# [Given data]
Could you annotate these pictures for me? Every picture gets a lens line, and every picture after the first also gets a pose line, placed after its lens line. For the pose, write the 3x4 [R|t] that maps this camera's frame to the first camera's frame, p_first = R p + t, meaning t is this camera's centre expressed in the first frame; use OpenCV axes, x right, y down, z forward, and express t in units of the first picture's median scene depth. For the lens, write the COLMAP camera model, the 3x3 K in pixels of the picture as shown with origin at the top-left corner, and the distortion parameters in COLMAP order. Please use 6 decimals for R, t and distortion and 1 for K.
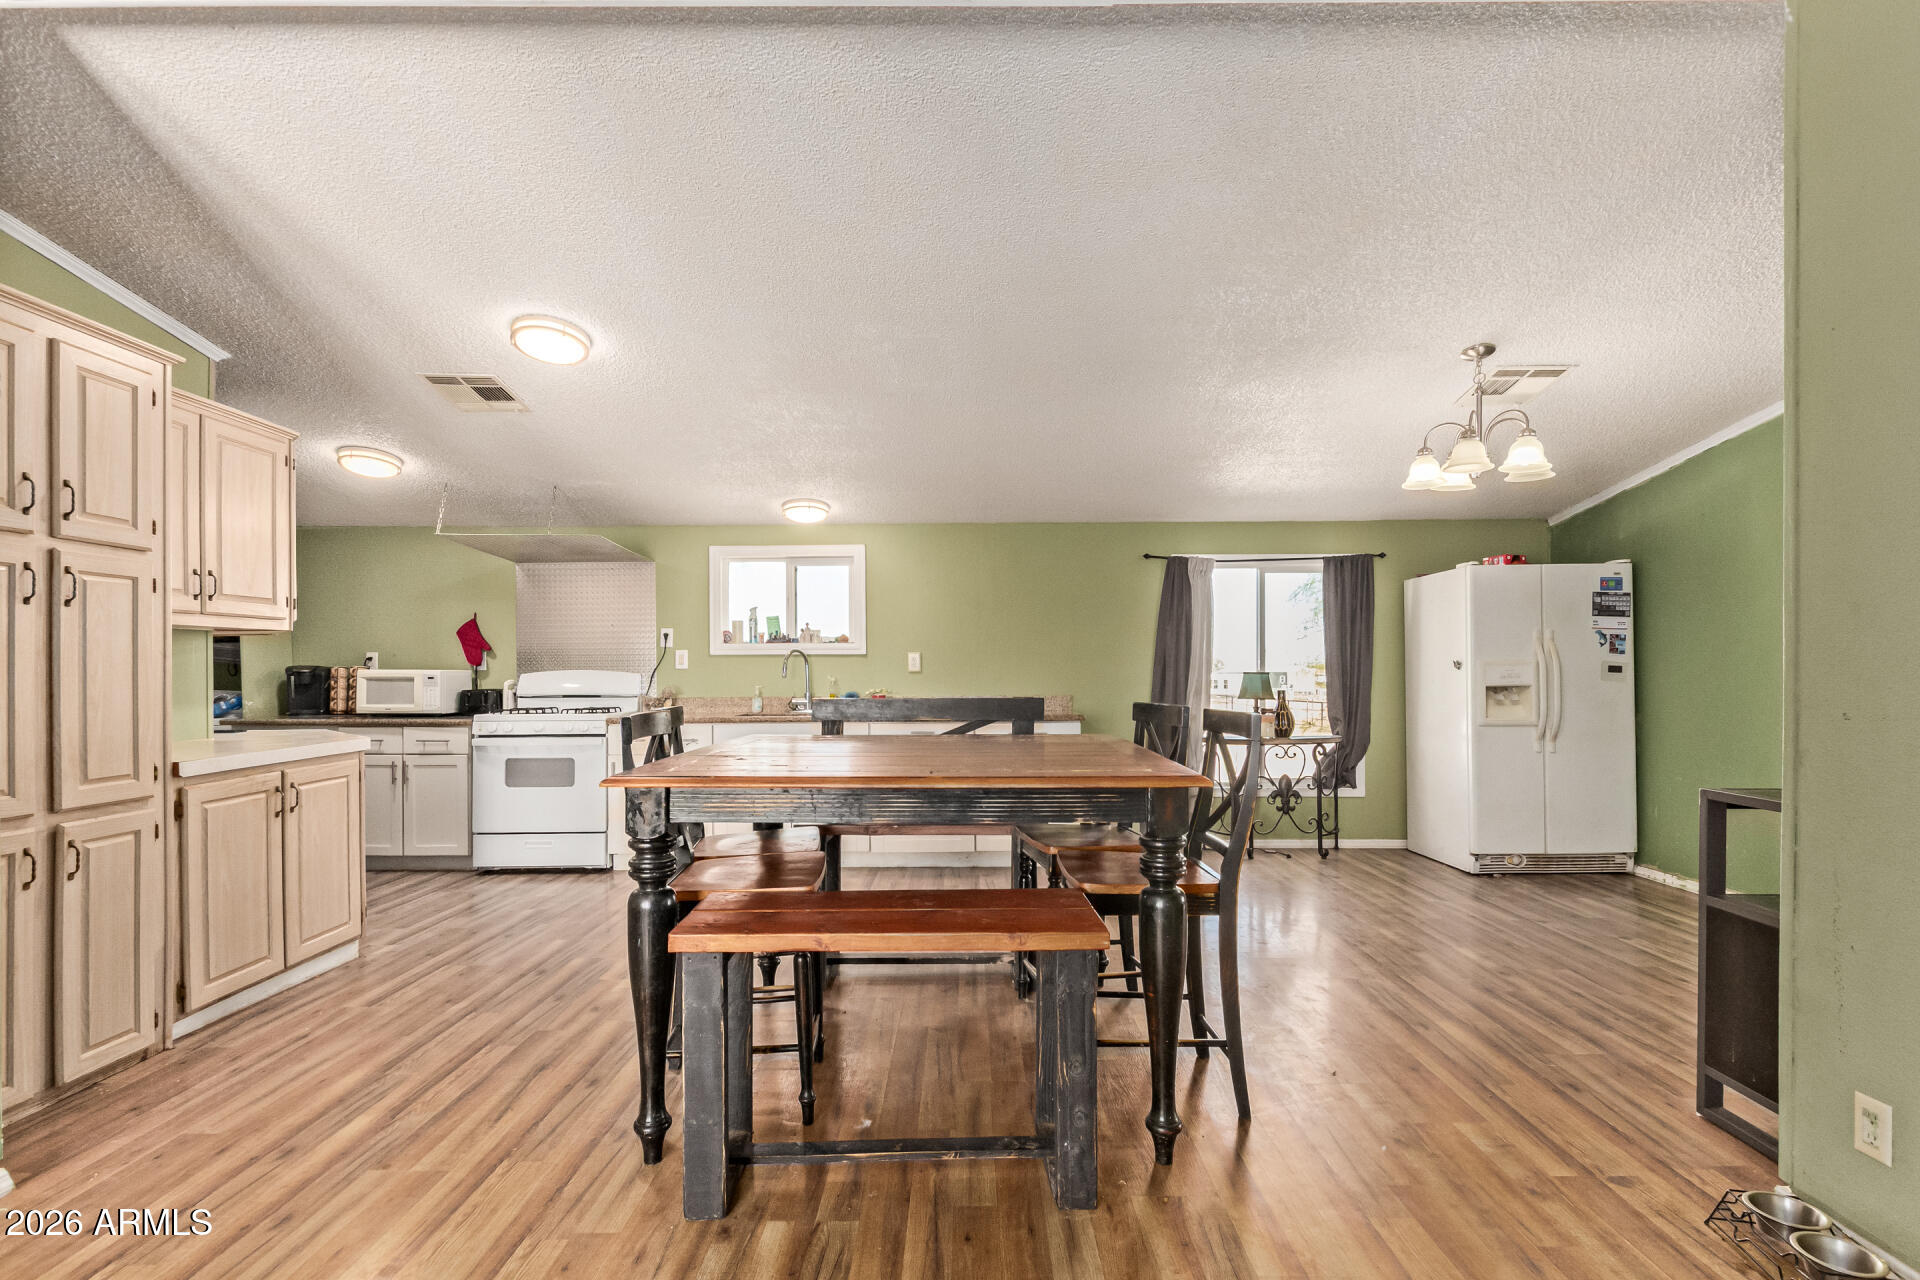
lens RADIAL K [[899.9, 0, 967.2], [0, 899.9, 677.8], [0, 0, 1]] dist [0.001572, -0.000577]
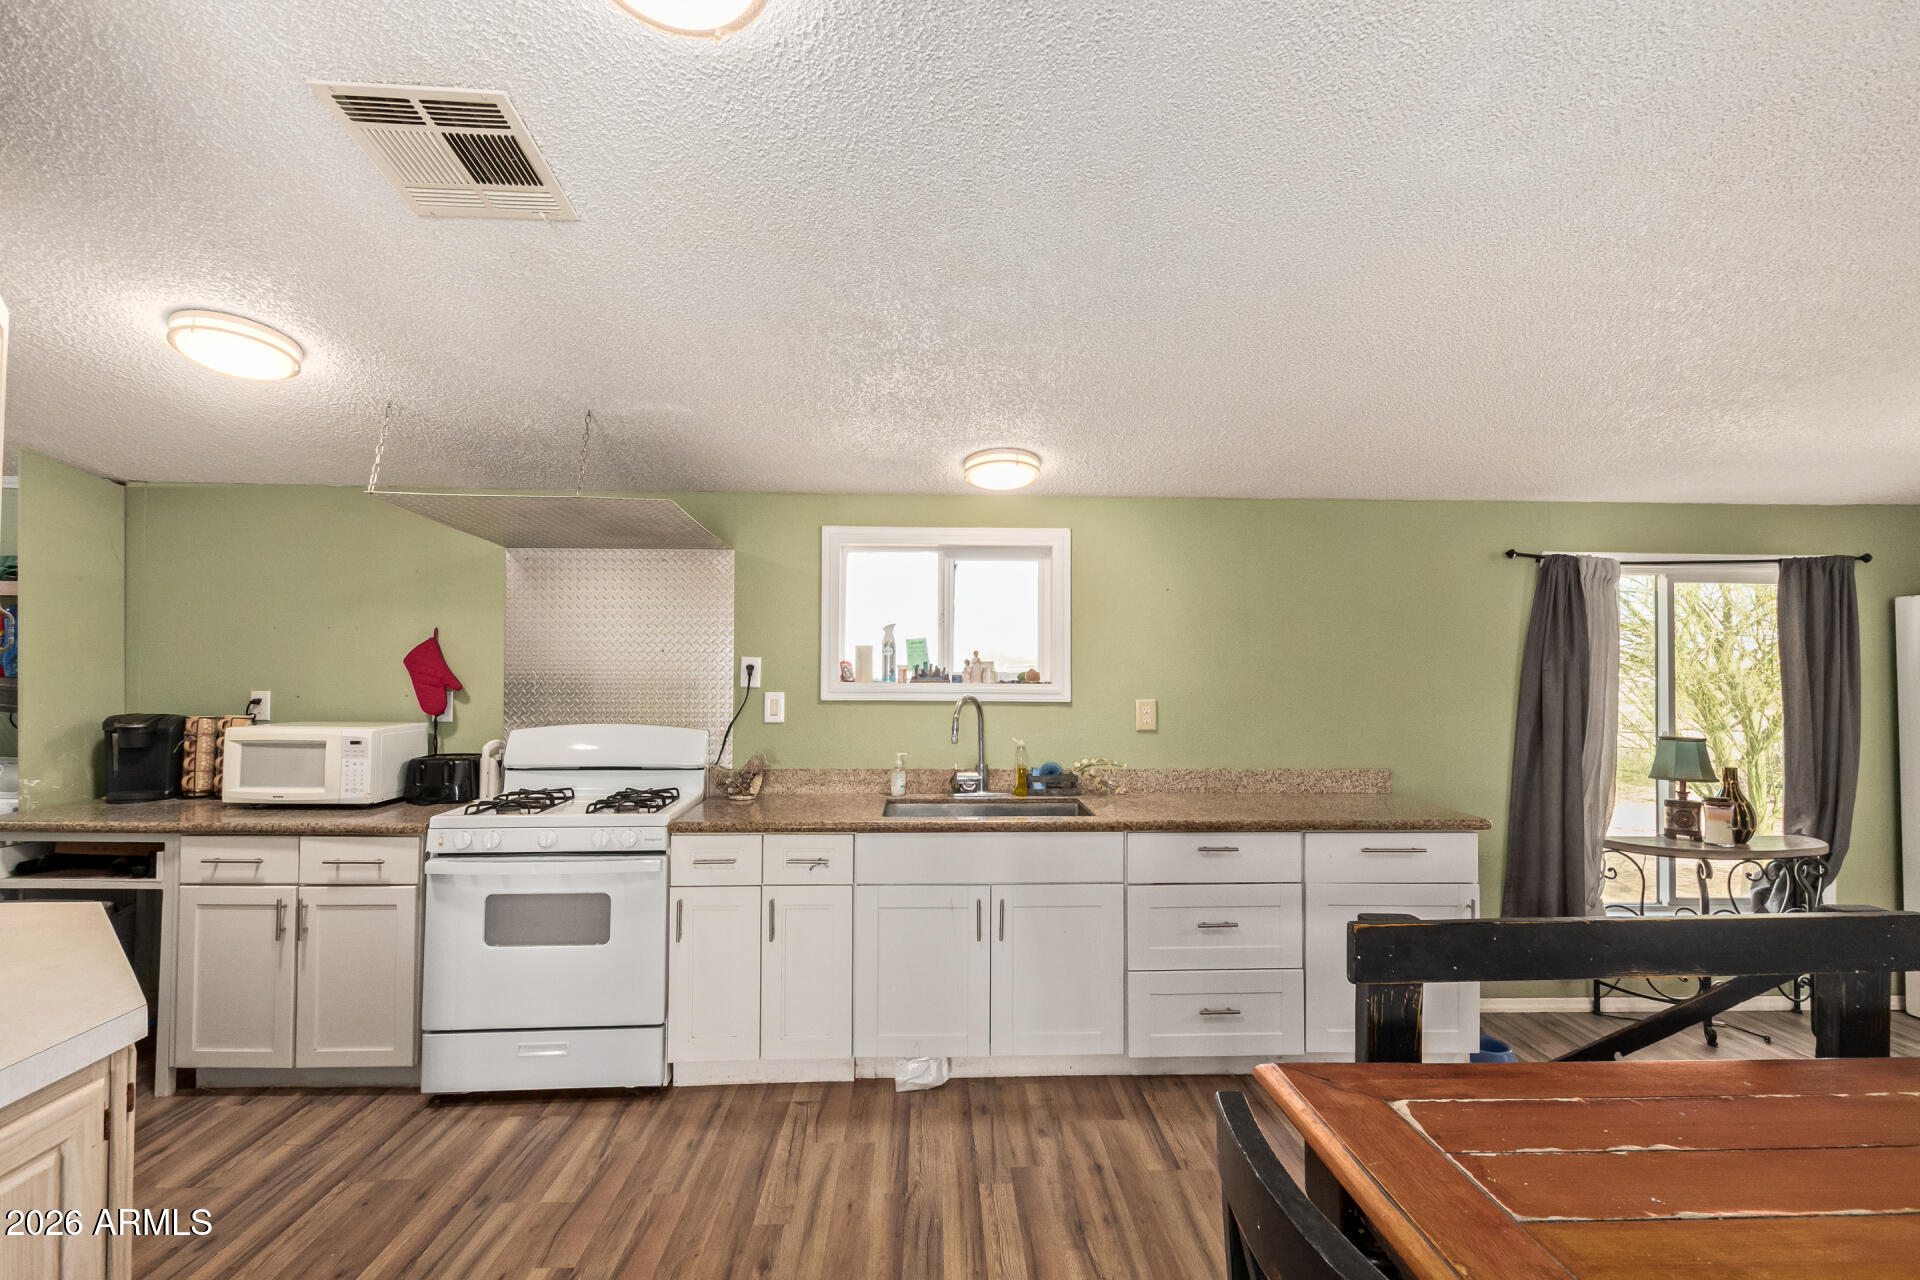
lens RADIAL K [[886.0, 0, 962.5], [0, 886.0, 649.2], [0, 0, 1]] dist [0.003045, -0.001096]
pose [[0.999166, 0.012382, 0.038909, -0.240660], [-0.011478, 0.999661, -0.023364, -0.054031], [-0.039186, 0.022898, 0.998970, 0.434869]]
---
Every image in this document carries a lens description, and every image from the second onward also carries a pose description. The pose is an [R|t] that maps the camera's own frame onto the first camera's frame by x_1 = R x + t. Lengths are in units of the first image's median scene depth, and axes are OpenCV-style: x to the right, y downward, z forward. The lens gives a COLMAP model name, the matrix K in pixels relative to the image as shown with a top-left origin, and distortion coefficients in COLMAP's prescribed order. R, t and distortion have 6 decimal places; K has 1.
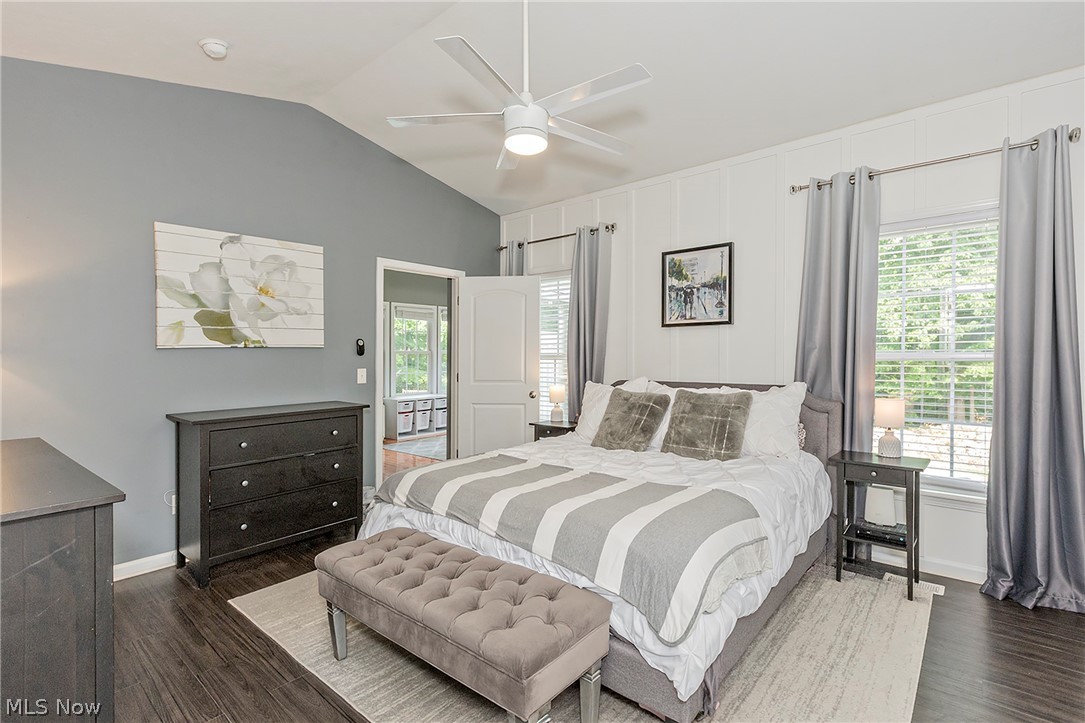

# [Task to carry out]
Rewrite the records starting at the line that contains "Could you annotate" and ending at the line that contains "0.022898, 0.998970, 0.434869]]", swapping "lens line" for "lens entry" and keeping everything else the same. Leave the pictures out of your answer.

# [Output below]
Could you annotate these pictures for me? Every picture gets a lens entry, and every picture after the first also gets a pose line, placed after its lens entry. For the pose, write the 3x4 [R|t] that maps this camera's frame to the first camera's frame, p_first = R p + t, meaning t is this camera's centre expressed in the first frame; use OpenCV axes, x right, y down, z forward, and express t in units of the first picture's median scene depth. For the lens, write the COLMAP camera model, the 3x3 K in pixels of the picture as shown with origin at the top-left corner, and the distortion parameters in COLMAP order. Please use 6 decimals for R, t and distortion and 1 for K.
lens RADIAL K [[899.9, 0, 967.2], [0, 899.9, 677.8], [0, 0, 1]] dist [0.001572, -0.000577]
lens RADIAL K [[886.0, 0, 962.5], [0, 886.0, 649.2], [0, 0, 1]] dist [0.003045, -0.001096]
pose [[0.999166, 0.012382, 0.038909, -0.240660], [-0.011478, 0.999661, -0.023364, -0.054031], [-0.039186, 0.022898, 0.998970, 0.434869]]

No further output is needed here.